10-7:高齢者糖尿病[older adults with diabetes]

高齢者糖尿病[older adults with diabetes]
 本邦では65歳以上の5人に1人が糖尿病と推定されている.2017年6月に高齢者糖尿病の診療向上のために日本糖尿病学会と日本老年医学会の共同編集により「高齢者糖尿病診療ガイドライン2017」が刊行された.高齢者糖尿病は認知機能や身体機能の障害が起こりやすく,その評価を含む高齢者総合機能評価の実施は重要である.高齢者糖尿病血糖コントロール目標(HbA1c値)は認知機能,日常生活動作(ADL),併発疾患,重症低血糖のリスクなどに基づき設定する(表3).
表3

(文献10-7-8より引用)

 食事療法では,過栄養のみならず低栄養やサルコペニアにも配慮し,タンパク質やビタミンなどの摂取量にも留意する.運動療法は,有酸素運動に加えて,レジスタンストレーニングやバランストレーニングの併用が望まれる.
薬物療法では,低血糖や他の有害事象を防ぐために個々の心身機能や病態に十分配慮するとともに,アドヒアランス低下やポリファーマシーにも注意する(参考文献10-7-8).また高齢者糖尿病では,インスリン分泌の低下や遅延(参考文献10-7-9),内臓脂肪蓄積や筋肉量減少に伴うインスリン抵抗性の増大,身体活動量の低下などにより食後高血糖やシックデイ時の高浸透圧性高血糖をきたしやすい.下痢・嘔吐などの消化器症状や感染症などで発熱や炎症を認める場合,あるいは強制栄養施行時は注意を要する.また,グルカゴン分泌も低下し低血糖を起こしやすいが,加齢のため典型的な発汗・動悸などの自律神経症状が出にくく,めまい,ろれつ不良などの非典型的な症状や認知機能や意欲の低下,せん妄などの精神症状,神経症状を呈する場合もあるので,対処法の指導が肝要である.

**問われていること:**
ページ抜粋によると、高齢者糖尿病の運動療法では有酸素運動に加えて何を併用することが望まれるか。

**与えられた情報:**
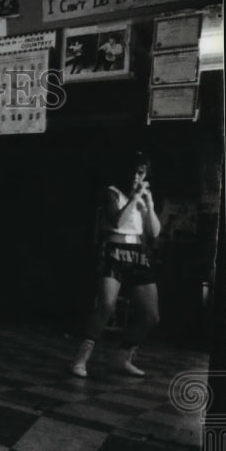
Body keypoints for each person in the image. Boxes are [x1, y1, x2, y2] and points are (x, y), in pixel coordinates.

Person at [72, 151, 162, 378]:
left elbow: (154, 232)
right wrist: (133, 198)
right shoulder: (111, 192)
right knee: (107, 305)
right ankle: (81, 359)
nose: (135, 176)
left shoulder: (143, 197)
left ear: (145, 174)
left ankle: (122, 358)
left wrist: (149, 204)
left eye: (140, 172)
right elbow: (117, 221)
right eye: (132, 171)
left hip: (138, 254)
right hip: (113, 250)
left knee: (151, 316)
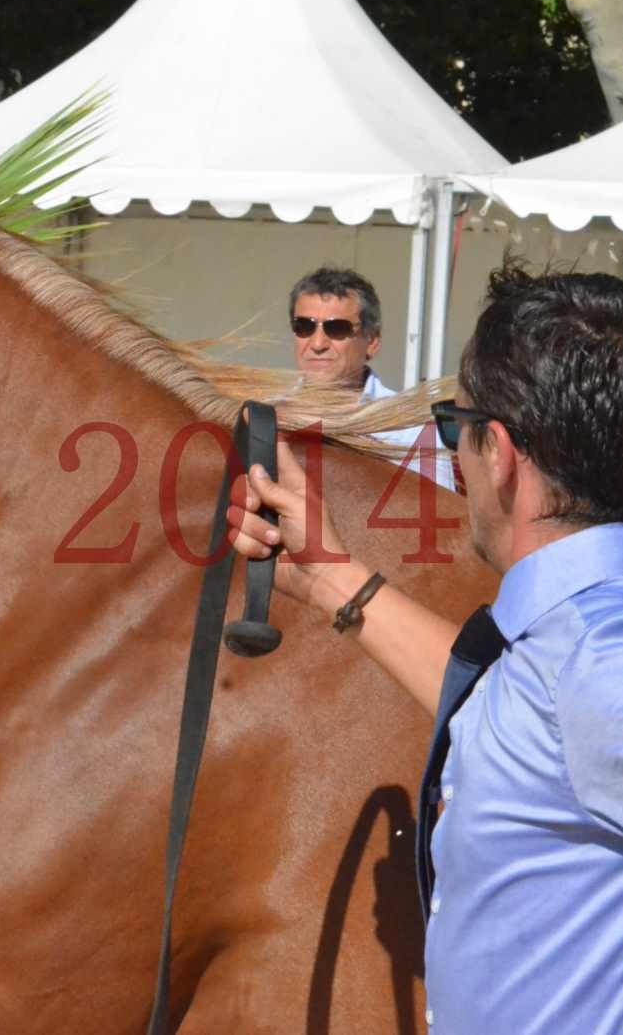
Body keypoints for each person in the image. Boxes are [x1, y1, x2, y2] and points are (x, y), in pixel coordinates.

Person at [231, 265, 623, 1033]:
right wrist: (327, 578)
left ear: (499, 453)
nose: (454, 457)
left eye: (455, 426)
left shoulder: (594, 656)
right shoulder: (568, 638)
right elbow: (505, 716)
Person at [288, 267, 456, 489]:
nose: (318, 344)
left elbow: (434, 516)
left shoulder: (411, 429)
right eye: (305, 326)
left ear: (372, 341)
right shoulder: (266, 415)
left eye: (337, 328)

**この問いの結果:**
レジスタンストレーニングとバランストレーニングの併用が望まれる。